Announcing our new Executive Director

‘I look forward to joining SBS to amplify Black women’s voices.’

Southall Black Sisters is entering a new phase under the leadership of Selma Taha. We will continue to remain a vital and vociferous campaigning voice for Black and minoritised women, to grow and develop the excellence of our services for women and girls facing violence and to build on the reputation that we have acquired over the last 43 years. We warmly welcome Selma to the SBS family.

Selma Taha has been proud to work, for over a decade, in a sector dedicated to reducing and eliminating all forms of violence against women and girls. Specifically, she has been a manager of advocacy and support services at the nia Project, Advance Charity, and Victim Support.

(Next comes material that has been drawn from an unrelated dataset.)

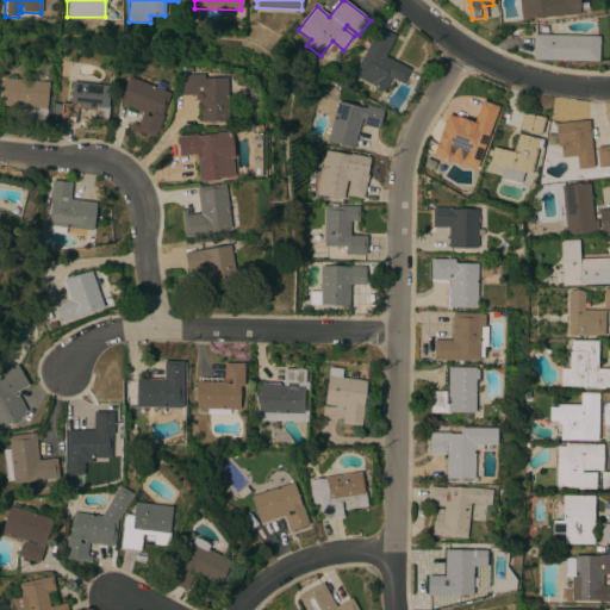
[(552,0),(553,6),(556,6),(556,0),(577,0),(579,13),(560,16),(559,13),(554,14),(554,16),(521,19),(518,0),(552,0)]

She considers herself to be a collegial staff member and a fair and approachable manager. She is an innovative and proactive leader who has significantly enhanced the quality of services at leading London charities.

Selma is an Arabic speaker of Sudanese heritage who moved to the UK as a child in the mid-1970s. She has personal experience of carving out a life as a Black woman in west London. She has had to work through a number of tensions around sex and race inequality and religious fundamentalism that lie at the heart of Southall Black Sisters’ concerns.

Her beliefs, ethos and values are based on gender equality, human rights and non-discrimination, and throughout her years of working with women and girls, she has made it a priority to keep them at the centre of services by committing to raise awareness about the impact of abuse and violence experienced by women and girls due to their sex, social and economic status, race, cultural, linguistic, religious and sexual orientation.

Within the nia Project, Selma co-founded an anti-racism working group at the height of reflections on the relevance of Black Lives Matter to the VAWG sector. She has completed an undergraduate degree in Social Anthropology and Development Studies at the School of Oriental and African Studies, and recently gained a Distinction in the MA Woman and Child Abuse programme at London Metropolitan University.

Selma says ‘As a Black woman, I have always had great respect and admiration for the work and activism of SBS and what they have achieved for African, Caribbean and Asian women in the UK. I look forward to joining SBS to amplify Black women’s voices. I know this is needed now more than ever.’